Improving Similarity Search in Earth Observation Data #278

brunosan · 2024-06-11T23:25:45Z

brunosan
Jun 11, 2024
Maintainer

Given a set of examples [positives and begatives] of geospatial embeddings, what is the best way to find similar ones?

Context

In Earth Observation (EO) data, identifying similar features from satellite images is crucial. Embeddings are vector summaries of the images with great potential. In text applications, embeddings are often used via "cosine similarity", but in EO I believe we have unique challenges and opportunities we should explore.

UX consideration

Many of our use case favors user experience, so we are less tolerant to false negatives than false positives. That is, we rather miss cases than show irrelevant ones. precision > recall.

Why EO embeddings are different:

EO embeddings are strictly anchored to pixel values, via the linear projection of the pixel values. Text tokens start fully random. Hence the EO embeddings are both more constrained, but constrained to real "anchors" on the ground.
The "noise" in EO embeddings, e.g. clouds, haze, temporal changes, are significant enough that their semantic might be incorporated.
EO embeddings are intrinsically very polysemic. An image chip contains many possible semantics (car, road, grass, ...). Moreover these semantics are often related in similar ways, which makes pruning into a specific semantic of interest harder.
Semantics are not tokenizable or orthogonal. We can only change the size of the image, whose relation to the size of the semantics is much more complex than test. Rhere is a also very complex (but I'd say static) interrelation of EO semantics.
Interpolations on the embedding space might be too weird. E.g. sand+water=beach but the average of a house might be a square, not a house.

Status quo

We've seen, and explored different current options, taken mostly from NLP:

Simple positive Average

Combine average positive embeddings hoping to average out non intended semantics.

E.g.
If we combine:

Chip with a house, car, grass

Chip with a house

Chip with a house and water
The average will point towards ~3x house and 1/3 others.

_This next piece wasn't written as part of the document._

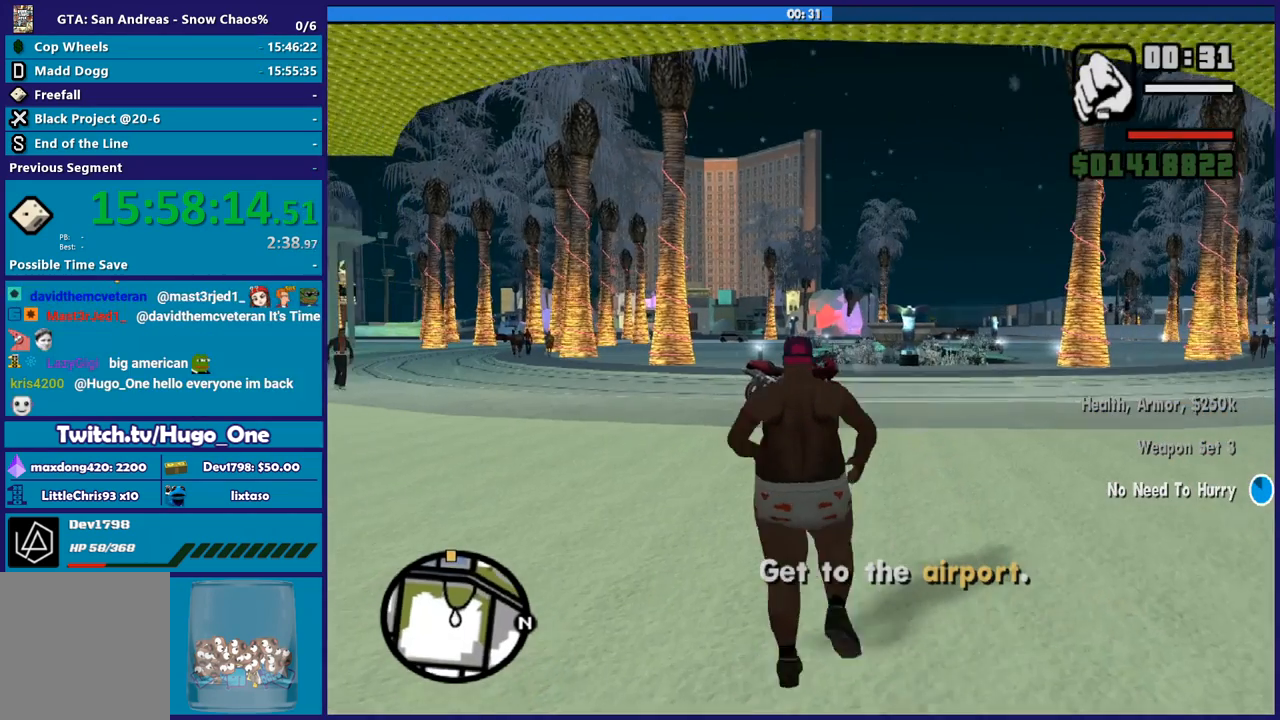
{"buttons": [], "left_stick": "up", "right_stick": "center", "events": [[34, "A", "down"], [134, "A", "up"], [234, "A", "down"], [334, "A", "up"], [434, "A", "down"], [501, "A", "up"]]}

This also works if we purposefully combine intended semantics. E.g. we add a desert tile with a water tile, to find beach coasts.

Pseudo Code

average(cosine_similarity(positive_embeddings))

Assessment

Very basic, there should be room for much improvement. Needs a lot of samples to weed out common associations of semantics.

Simple Net Average

We use this one on the Explore app as default.

Combine average positive embeddings and substract average negative samples hoping to average out non intended semantics and remove unintended ones.

E.g.
If we combine as positives:

Chip with a house, car, grass

Chip with a house

Chip with a house and water
If we combine as negatives:

Chip with a car, grass

Chip with a grass
The average will point much more strongly to the location of house, than the rest.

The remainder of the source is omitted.